[PASSAGE TO READ]

****************

One is vitamin K. Vitamin K is very important. We're now using an ultra-potent form of vitamin K called menatetrenone. You don't have to know the name of that, it's active vitamin K that works astonishingly well for bone. There are some studies that show that vitamin K really has the potential to fight osteoporosis. It's prescribed as an osteoporosis fighting medication in Japan. And women with fractures have only half as much vitamin K2 as women who don't have fractures. Where women consume more vitamin K2 there were far fewer fractures in a lot of studies.
Another nutrient that's very helpful is strontium . Strontium, recently subject of a study in the New England Journal of Medicine, reduced bone fractures in a matter of a couple years by an astonishing percentage. 41 percent decrease for people in fractures and a real significant increase in bone density on the Dexascan that you underwent.
So those are, I think there are some really good natural ways to go and many women don't have good tolerance of medications like Fosamax they have heartburn and gastrointestinal irritation. So there are really good natural alternatives that are developing and men should think about this problem too because it's not just a problem confined to women, men get it later but it can be even more severe.
CALLER: I suffer from chronic fatigue and fibromyalgia and one of my biggest problems is sleep. I work really early in the morning. I'm up at four. I never seem to get a full night's sleep. I end up waking up in the middle of the night.
DR. HOFFMAN: This is a big problem with fibromyalgia. Some people believe it's primarily a disorder of sleep where people become extremely fatigued and debilitated. And part of proper treatment of this condition is sleep management, is having you take the lightest possible natural things and even medications that will help you resume natural patterns of sleep.
I'm not against use of medications but we like to use things like melatonin. Higher doses of magnesium help to relax you. Sometimes things like 5-HTP or L-tryptophan can be used to help you sleep better and relax you.
Another pointer is when men experience this type of insomnia accompanied by fatigue and muscle aches it's very important to check their hormones. You may have a decline in your testosterone levels or in your levels of the critical adrenal hormone called DHEA . And by giving them back to you in natural form, in creams or oral supplements or patches, this may actually increase your well-being, deepen your sleep and help to turn this condition around.
For some of our patients the magnesium has to be intravenous, it has a more profound effect on muscle aches and fatigue. It literally works on the brain to relax you.
So there are a variety of approaches. See a nutritionally-oriented physician by you who is familiar with natural approaches to this or get the book "From Fatigued to Fantastic" by Dr. Jacob Teitelbaum. It's a book we frequently refer to and he's been a frequent guest on this program. He's an expert on both conventional and natural treatments for the condition of fibromyalgia.

****************

[EXTRACTED INFORMATION]

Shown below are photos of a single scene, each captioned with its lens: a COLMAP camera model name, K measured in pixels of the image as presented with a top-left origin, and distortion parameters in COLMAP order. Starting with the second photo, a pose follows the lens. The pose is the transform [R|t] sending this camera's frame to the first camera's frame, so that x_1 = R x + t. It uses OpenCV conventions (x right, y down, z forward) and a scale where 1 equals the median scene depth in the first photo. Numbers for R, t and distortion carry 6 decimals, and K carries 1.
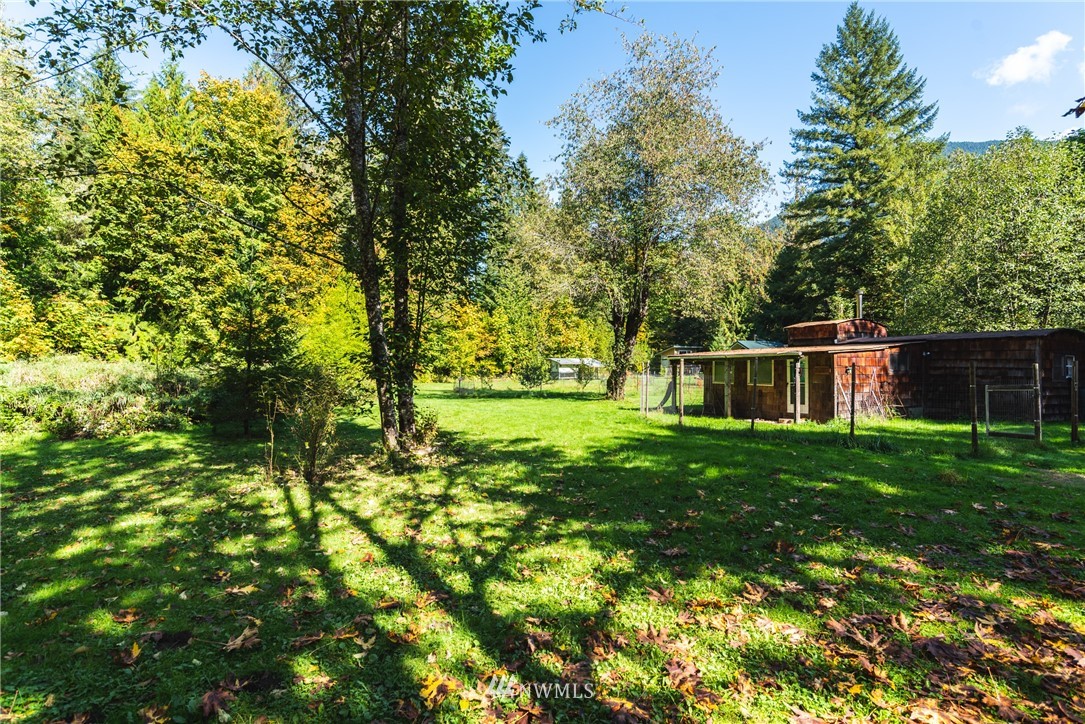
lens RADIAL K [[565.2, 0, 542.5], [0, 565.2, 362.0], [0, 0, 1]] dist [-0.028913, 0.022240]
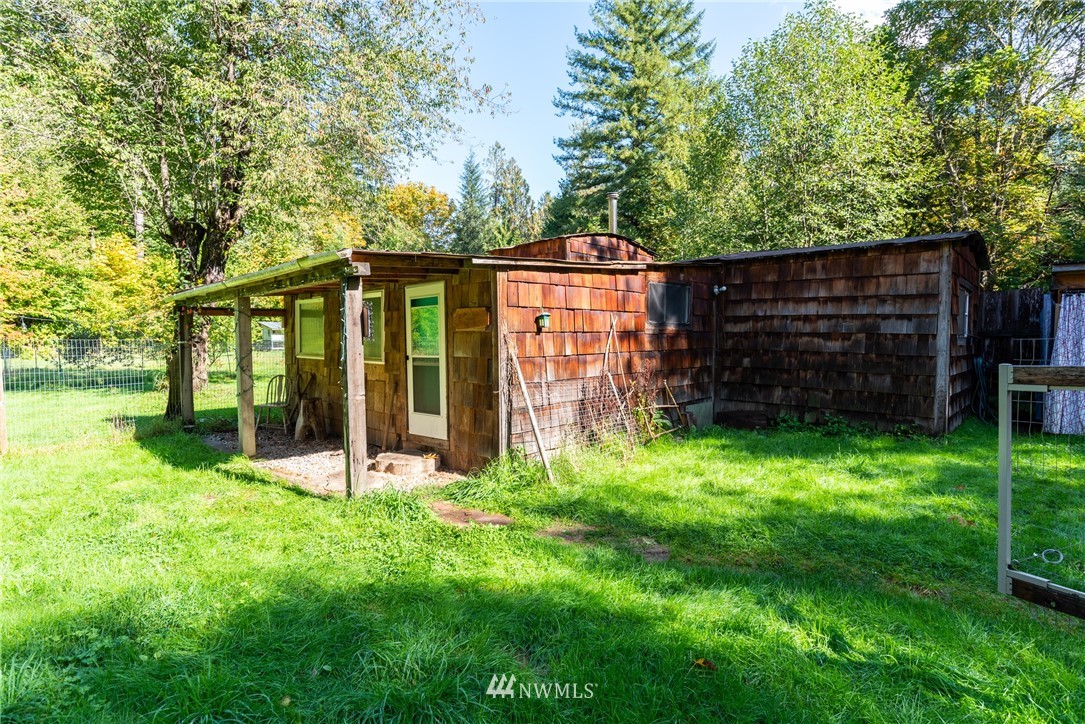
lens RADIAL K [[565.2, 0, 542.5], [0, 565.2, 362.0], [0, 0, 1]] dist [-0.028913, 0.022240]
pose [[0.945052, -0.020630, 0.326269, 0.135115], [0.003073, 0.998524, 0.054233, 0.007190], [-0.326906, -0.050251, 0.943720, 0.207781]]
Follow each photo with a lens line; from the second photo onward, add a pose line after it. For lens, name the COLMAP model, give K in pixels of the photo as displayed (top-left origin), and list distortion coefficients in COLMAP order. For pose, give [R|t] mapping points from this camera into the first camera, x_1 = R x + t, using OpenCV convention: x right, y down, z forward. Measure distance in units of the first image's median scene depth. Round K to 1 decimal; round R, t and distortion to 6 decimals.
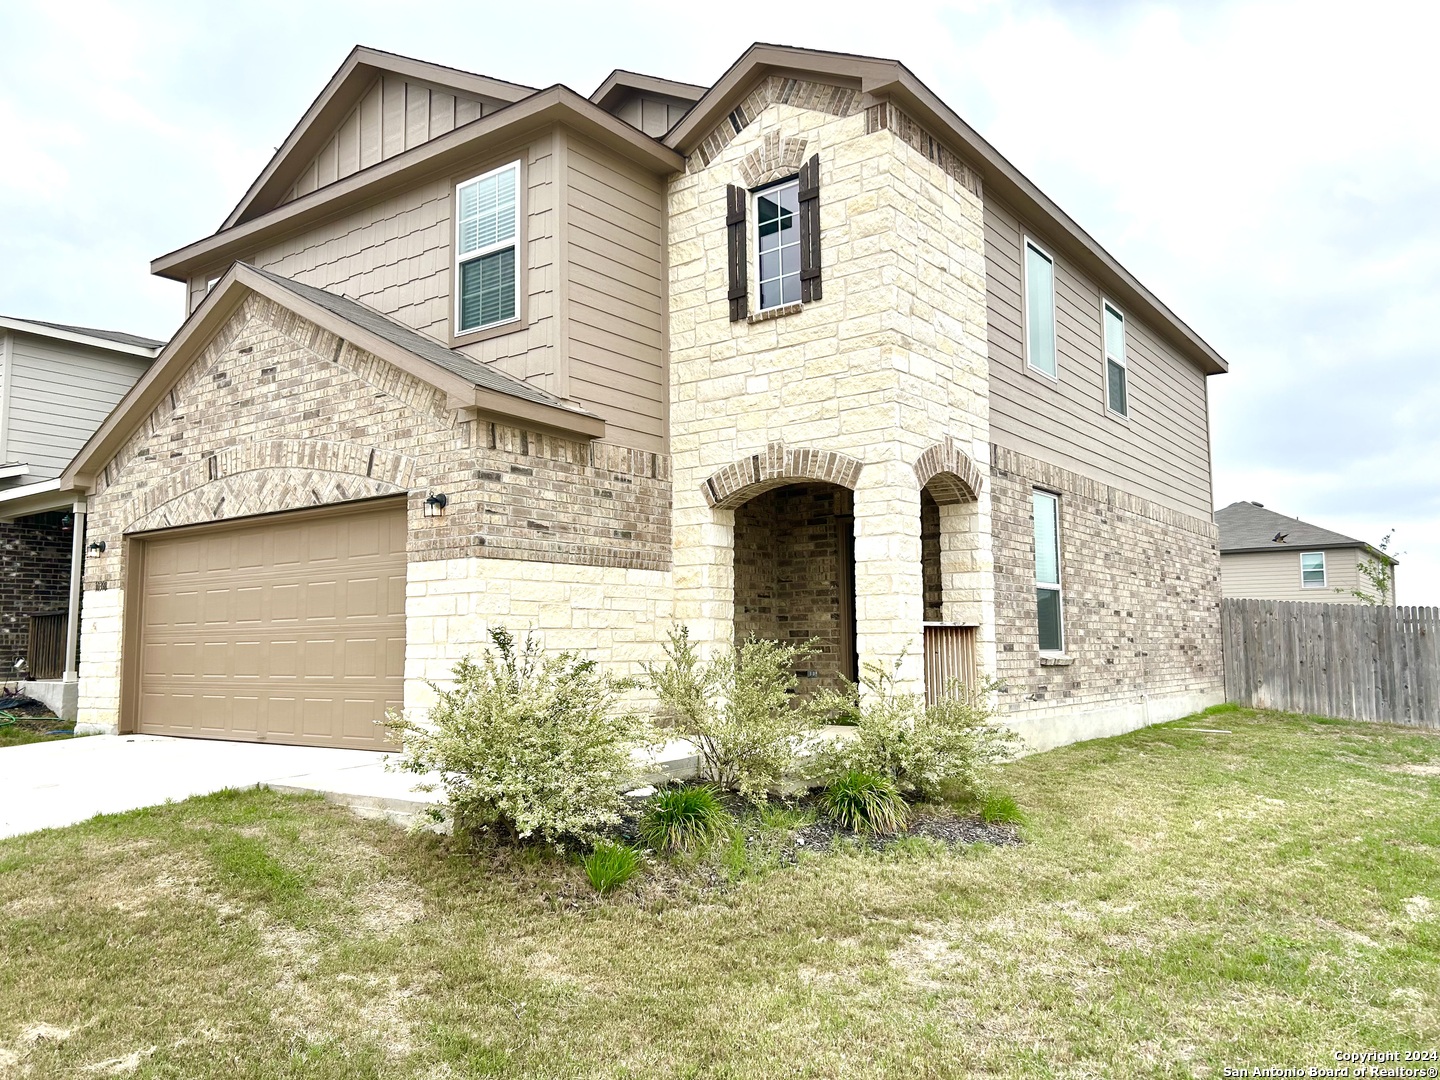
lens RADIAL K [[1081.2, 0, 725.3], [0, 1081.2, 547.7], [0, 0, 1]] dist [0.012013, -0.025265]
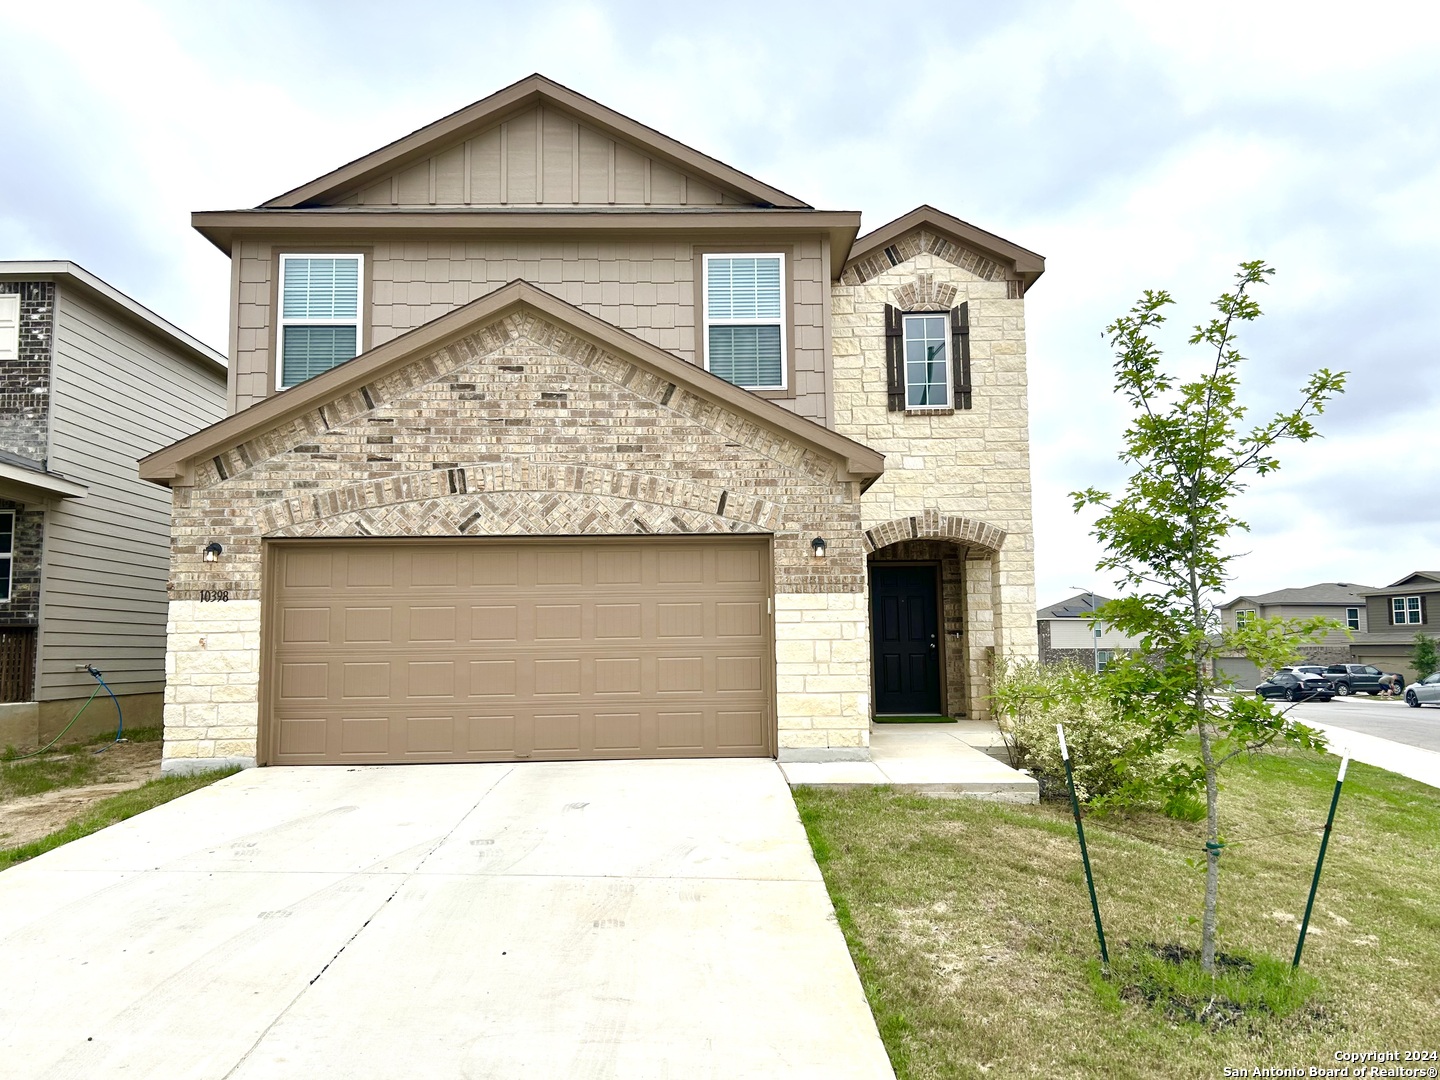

****************

[PROBLEMS TO WORK ON]
a: In the health transcript, what percentage decrease in fractures is reported for strontium?
b: In the health transcript, list every substance named in the paragraph beginning "I'm not against use of medications" as a way to help with sleep.
c: Write down the portion of the health transcript starting at "I'm not against" and ending at "brain to relax you.".

[EXPECTED RESULTS]
a: A 41 percent decrease.

b: Melatonin, magnesium (in higher doses), 5-HTP, L-tryptophan

c:
I'm not against use of medications but we like to use things like melatonin. Higher doses of magnesium help to relax you. Sometimes things like 5-HTP or L-tryptophan can be used to help you sleep better and relax you.
Another pointer is when men experience this type of insomnia accompanied by fatigue and muscle aches it's very important to check their hormones. You may have a decline in your testosterone levels or in your levels of the critical adrenal hormone called DHEA . And by giving them back to you in natural form, in creams or oral supplements or patches, this may actually increase your well-being, deepen your sleep and help to turn this condition around.
For some of our patients the magnesium has to be intravenous, it has a more profound effect on muscle aches and fatigue. It literally works on the brain to relax you.